Fighting Discrimination

The National Day Of Prayer: It’s Still Annoying But Likely To Be Less Horrifying This Year

  Rob Boston

Tomorrow is the National Day of Prayer (NDP), an event codified by a U.S. law dating to 1952 that requires the president to issue a proclamation recognizing it.

Americans United has a lot of problems with the NDP. As a privately sponsored event, it would be fine, but state and local governments often mark the NDP with laudatory proclamations calling on citizens to pray and engage in acts of worship. It’s simply not the place of our secular government to direct its citizens on when, how or whether to pray. Government has no business even offering us advice on how to behave when it comes to religion.  

But this year’s event, although it will still promote an unhealthy mixing of religion and state, is likely to be different in one key way: The president probably won’t use it to unveil a terrible policy.

That’s exactly what President Donald Trump did to mark the NDP for three out of four years. In fact, one of Trump’s worse initiatives on church-state relations was announced during the 2017 National Day of Prayer. This order, allegedly promoting “religious freedom,” was in reality nothing more than a sop to Christian nationalists.

Trump falsely claimed his order would overturn a federal law known as the Johnson Amendment and allow houses of worship to intervene in partisan politics – something he didn’t have the power to do. But even though it was mostly verbiage, the order ended up sowing a lot of confusion. A second portion of the order was also problematic: It attacked women’s access to birth control, allowing religious beliefs to be cited as a reason for taking away this vital form of health care.

During the 2018 NDP ceremony at the White House, Trump struck again. This time he announced plans to change regulations that were put in place to protect people who use government-funded social service programs that were being handled by religious organizations. The old rules said that people who are uncomfortable with the religious character of a faith-based provider have the right to access an alternative provider. Trump’s order was the first step in stripping away that protection. It also mandated the creation of “Faith and Opportunity” offices in every federal agency and department. These offices were ordered to enforce a U.S. Justice Department guidance that furthered religion-based discrimination in taxpayer-funded programs.

The 2019 NDP ceremony was another disaster. Trump announced a rule inviting health care workers to cite their religious beliefs to deny care to patients. He also said his administration would take steps to ensure that faith-based adoption and foster care agencies that receive taxpayer funding can turn away any prospective parents who fail to meet their religious test. (Both measures were challenged in court by Americans United and its allies, and the health-care rule was quickly invalidated.)

2020’s NDP was more subdued.
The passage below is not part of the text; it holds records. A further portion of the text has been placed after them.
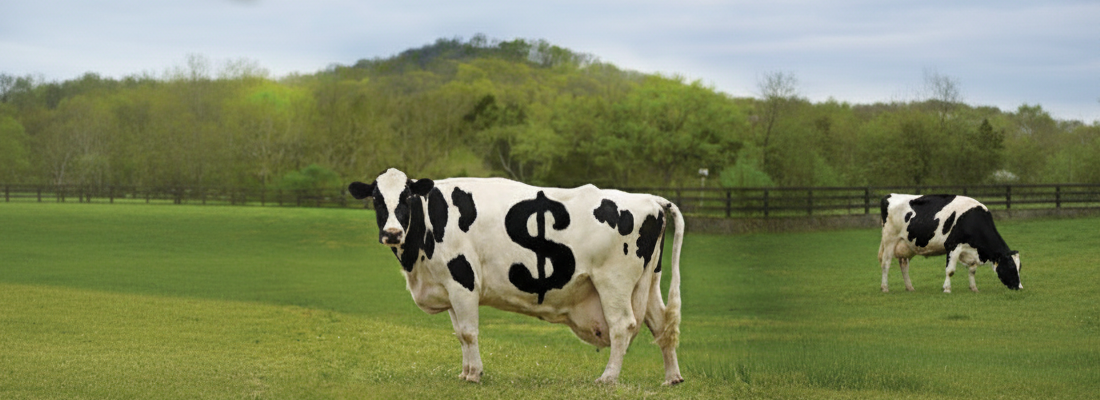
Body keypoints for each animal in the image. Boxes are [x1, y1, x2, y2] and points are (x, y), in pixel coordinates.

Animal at [347, 168, 685, 385]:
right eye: (376, 199)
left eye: (406, 198)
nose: (392, 233)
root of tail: (651, 199)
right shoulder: (448, 288)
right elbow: (459, 334)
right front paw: (465, 372)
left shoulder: (463, 283)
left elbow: (469, 332)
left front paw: (475, 375)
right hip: (649, 283)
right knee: (662, 327)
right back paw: (672, 379)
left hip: (613, 281)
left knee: (622, 326)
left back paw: (608, 378)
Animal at [878, 193, 1022, 293]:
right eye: (1011, 266)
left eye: (1020, 267)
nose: (1019, 287)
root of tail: (889, 195)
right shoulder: (953, 246)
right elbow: (950, 270)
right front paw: (947, 289)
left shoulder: (971, 250)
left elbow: (972, 271)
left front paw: (974, 288)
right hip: (890, 240)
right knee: (886, 263)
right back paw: (885, 287)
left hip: (906, 245)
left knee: (904, 265)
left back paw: (910, 287)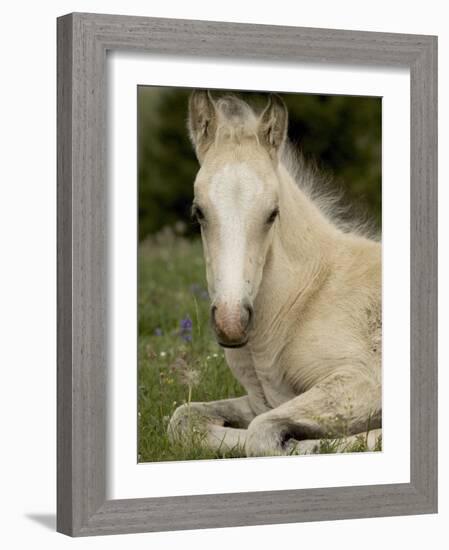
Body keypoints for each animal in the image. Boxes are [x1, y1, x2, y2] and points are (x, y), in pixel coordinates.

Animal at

With the coronavirus pandemic raging, Trump held an outdoor ceremony featuring prayer and music, but he refrained from announcing any new initiatives.

What will happen tomorrow? We don’t know, but we can make a safe guess that President Joe Biden won’t urge houses of worship to run amok in partisan politics, and he won’t hand down a regressive order that targets women or members of the LGBTQ community. He won’t likely unveil an executive order furthering religion-based discrimination.

Biden has been busy overturning Trump-era policies, including some of the orders Trump announced during National Day of Prayer events. There’s more to be done. As we noted last week, AU and 76 other religious, civil rights, labor, health, secular and women’s organizations have written to Melissa Rogers, executive director of the White House Office of Faith-Based and Neighborhood Partnerships, recommending three steps Biden should take to further repair the damage done by Trump.

So, while we’re still not fans of a government-backed National Day of Prayer, we’re taking heart that this year’s event is likely to be much less horrifying than the ones we’ve seen since 2017. That’s cause for celebration or even a little private prayer of thanks – but only if you’re so inclined, of course.